実際、数学を扱う仕事をしているからでしょうか。

それらの数字はあくまでも『代用品』でしかありません。

構成される物事を数字化することで、
簡略し、論理的に思考を追う事が出来る。

しかし、簡略化されていると言う事は
目をつぶっている部分があると言う事になります。

その目をつぶっている部分。

CDでは表現できない部分がレコードにはある。
そんな話と同じです。

人間が意識できないかもしれないけれど、
そこに音楽の深みがある。

物事は数字で表現できるかもしれないけれど、
出来ていない部分に現象の本質があるのかもしれません。


彼の凄いところはそう思うと、自ら幾何学を組みなおし、
新しい論理で既存の幾何学を踏襲し、超えて行ったところでしょう。

ただし、その論理式は他人が見ても理解できなかったようですが。



先日のボランティア、しあわせのパンと言う映画、そして、
宇宙船地球号という考え方。

ちなみに、この宇宙船地球号というのは、
『地球というのは一個の生命体である。
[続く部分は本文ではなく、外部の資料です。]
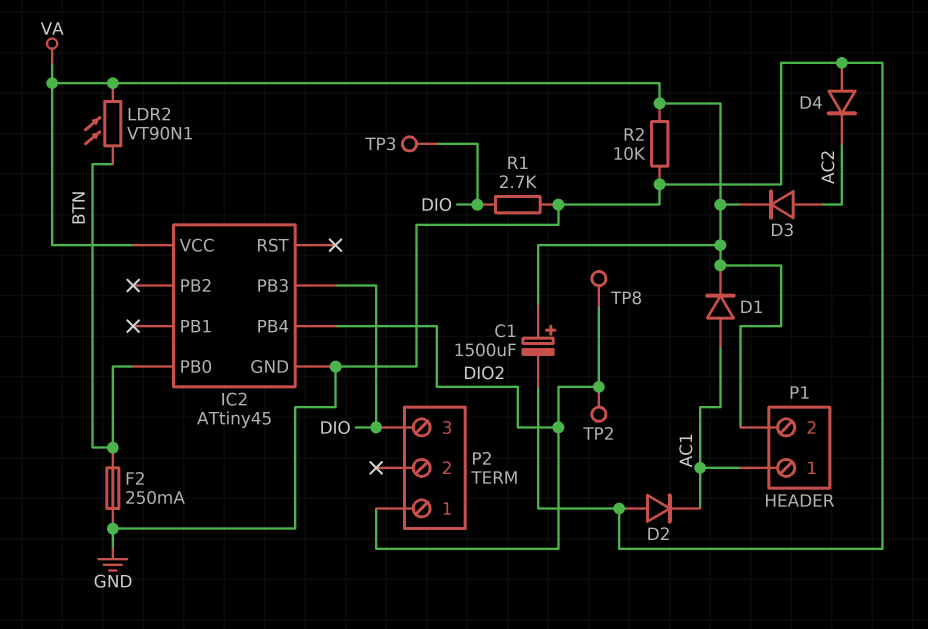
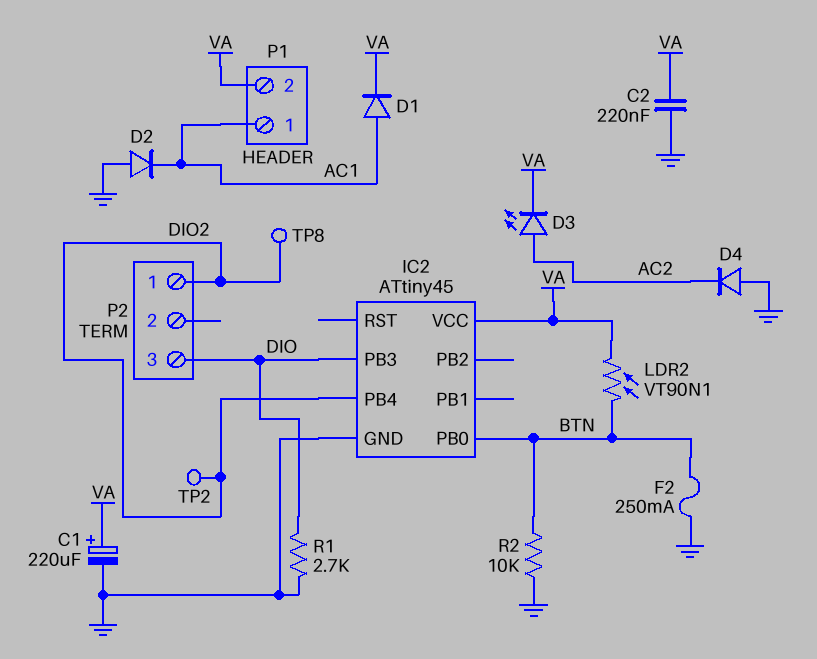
C1: 1500uF (plus VA, minus GND) -> 220uF (plus VA, minus GND)
C2: none -> 220nF (GND, VA)
D3: diode (A AC2, K VA) -> LED (A AC2, K VA)
R2: 10k (GND, VA) -> 10k (BTN, GND)
TP3: test point (DIO) -> none

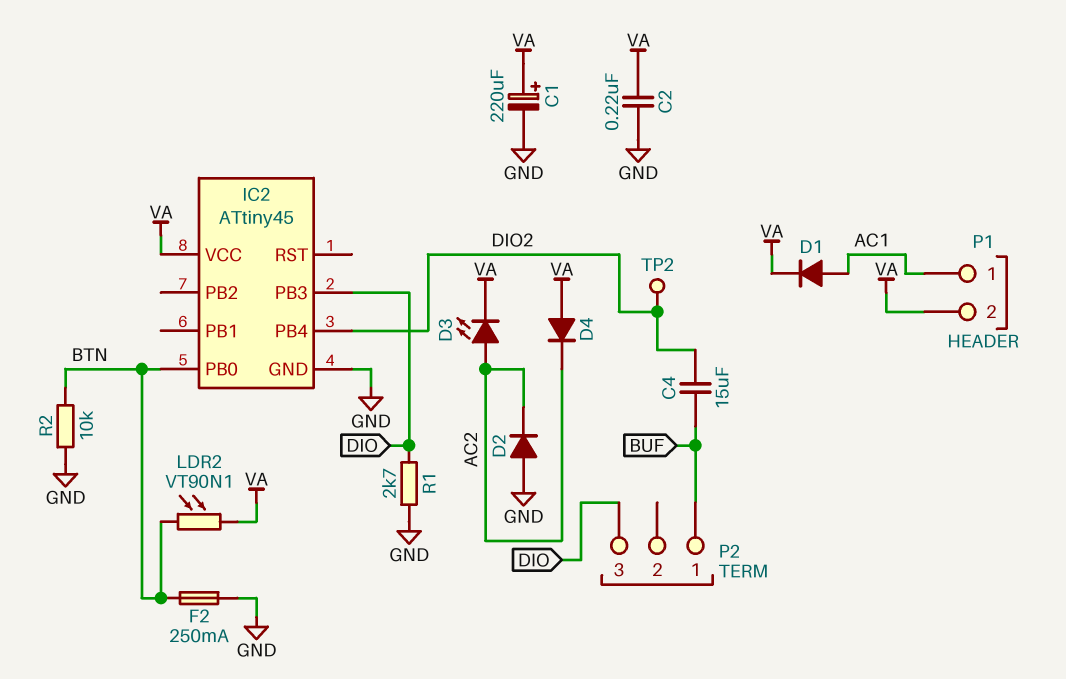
C4: none -> 15uF (BUF, DIO2)
D2: diode (A GND, K AC1) -> diode (A GND, K AC2)
D4: diode (A GND, K AC2) -> diode (A VA, K AC2)
P2 pin 1: DIO2 -> BUF
TP8: test point (DIO2) -> none

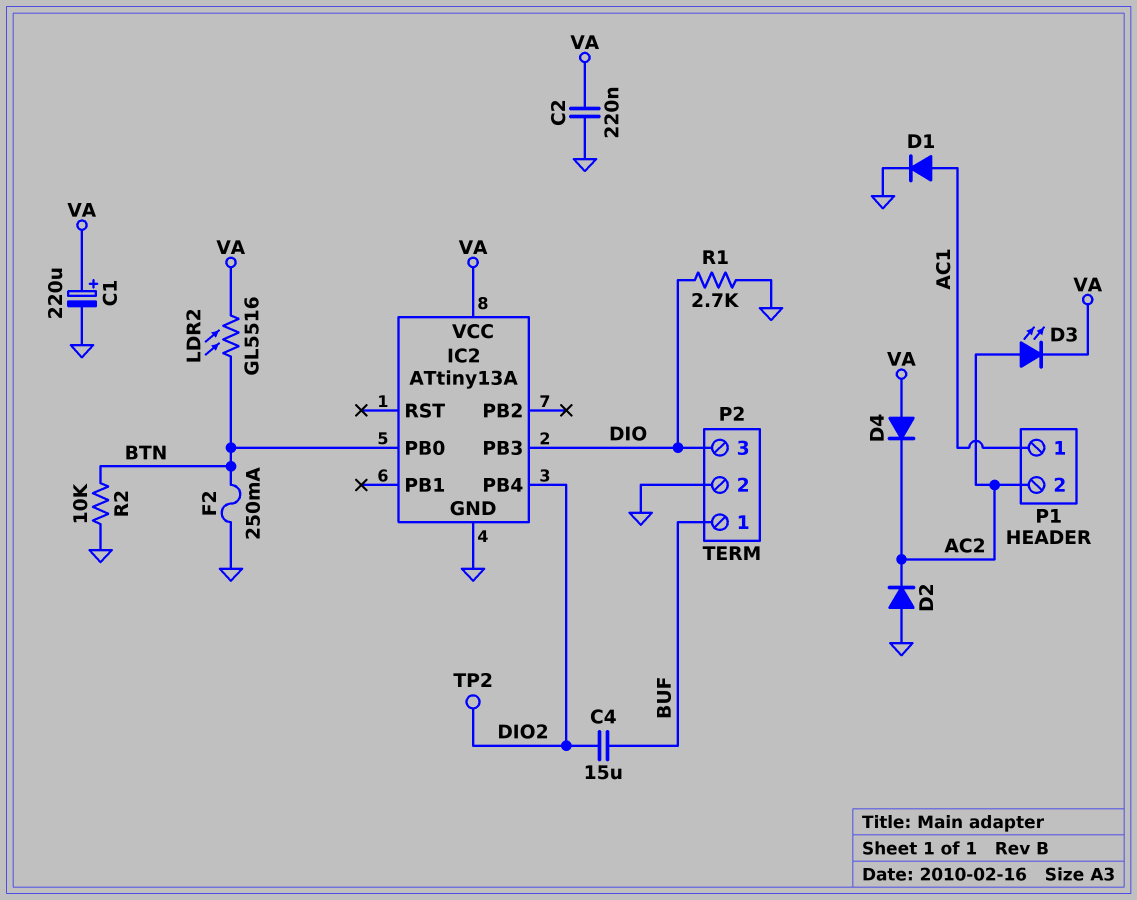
D1: diode (A AC1, K VA) -> diode (A AC1, K GND)
IC2: ATtiny45 -> ATtiny13A
LDR2: VT90N1 (BTN, VA) -> GL5516 (BTN, VA)
P1 pin 2: VA -> AC2
P2 pin 2: none -> GND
だから、もっと地球に
寄り添った生き方をしよう』と言ったものです。

あ、この解釈ちょっと違うかも知れません。

でも、進めます。

今は世紀末ではないけれど、
世紀末という言葉に伴うイメージが
しっくりきます。

大地震が来て、原発から放射性物質が拡散され、
それでも電力が足りないからと
再稼働する。

自国の領土を急に他国に取られそうになっていたり、
消費税も上がり、
ネット上での規制も厳しくなる。

もっと深刻な問題もあるでしょう。

しかし、その深刻さにどう立ち向かうかは
国民一人一人が考えていかなければならないと思います。

昨年、大地震後、
恋人と九州に逃げた大学生だかの青年がいました。

ネット上では大げさすぎるとか言われてもいましたが、
あの行動は彼にとって正解だったに違いありません。

直下型の地震が来るかもしれない。
そんな中でも東京には人があふれかえっています。

私も含めて『私は死なない』という思いこみに支配されているのでしょう。
いや、『死んでも構わない』かもしれません。

私自身、『死んでも構わない』と思っていました。
東京が好きですし、うちは都心からは離れているので、
恐らく大地震がきてもそれほど被害は大きくならないと思っています。

守るべきものと言えば親、友達になりますが、
そんな時はなるようにしかならないと思っています。


しかし、今はそうも言ってられません。
それが東京同士だったらまた考え方は違っていたかもしれません。

けれど、
でも、

と何度も反芻し、
セルフビルドという文字が頭をちらつきます。



ふと今の時代は決して平和ではないのだなと思います。
ただ、平和ボケしている人が多いだけなのだと。

ジョブズ氏が亡くなり、その自伝が爆発的に売れました。

けれど、その生き方に感銘を受けこそすれ、
行動に移せる人はなかなかいません。

『あなたの時間を他人の為に使うのはやめなさい』

そうは言っても・・・とまた次の朝同じ電車に乗っている。

本当にその電車が人生最後の瞬間かもしれない。

最近そう思う時、流されている自分に
あほらしさを感じ、
恐ろしさを感じます。

人生は一度しかない。

これまで恐らく千回以上は耳にしてきた言葉でしょう。

今、少しずつその意味がわかってきたような気がします。